**PROVIDED INFORMATION:**
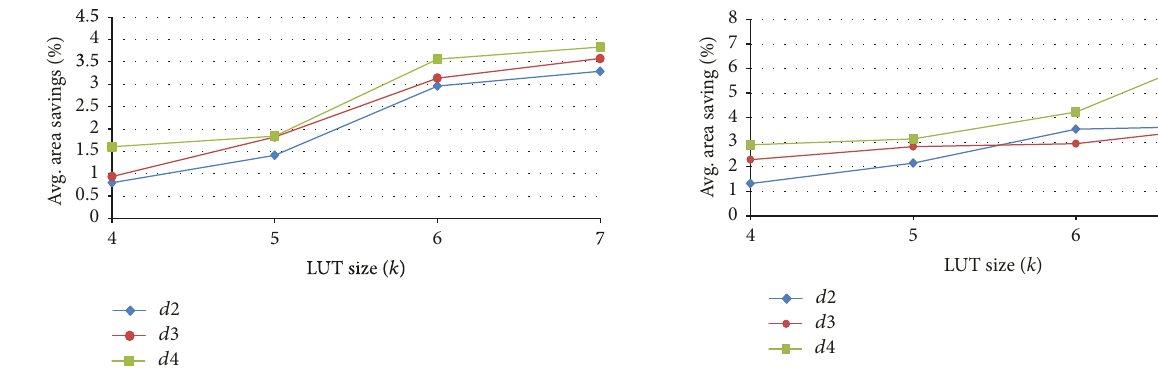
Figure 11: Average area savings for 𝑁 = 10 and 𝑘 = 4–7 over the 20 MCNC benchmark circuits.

==

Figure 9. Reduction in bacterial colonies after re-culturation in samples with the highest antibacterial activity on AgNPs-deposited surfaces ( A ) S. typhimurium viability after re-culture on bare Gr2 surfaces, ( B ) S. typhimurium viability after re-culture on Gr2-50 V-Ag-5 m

--

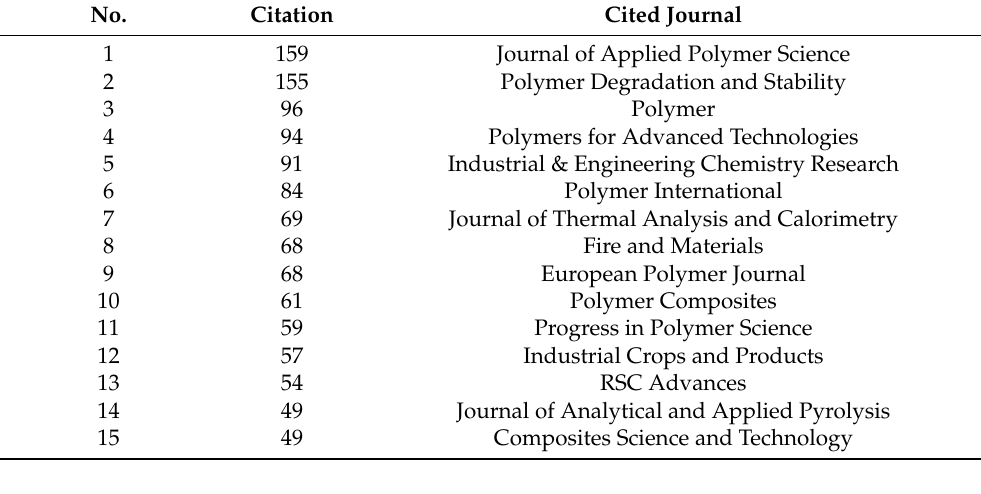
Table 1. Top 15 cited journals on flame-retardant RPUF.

**WORK REQUEST:** Check every line of the data above for the string "Figure", and copy those that have it.

**RESPONSE FOR THIS EXERCISE:**
Figure 11: Average area savings for 𝑁 = 10 and 𝑘 = 4–7 over the 20 MCNC benchmark circuits.
Figure 9. Reduction in bacterial colonies after re-culturation in samples with the highest antibacterial activity on AgNPs-deposited surfaces ( A ) S. typhimurium viability after re-culture on bare Gr2 surfaces, ( B ) S. typhimurium viability after re-culture on Gr2-50 V-Ag-5 m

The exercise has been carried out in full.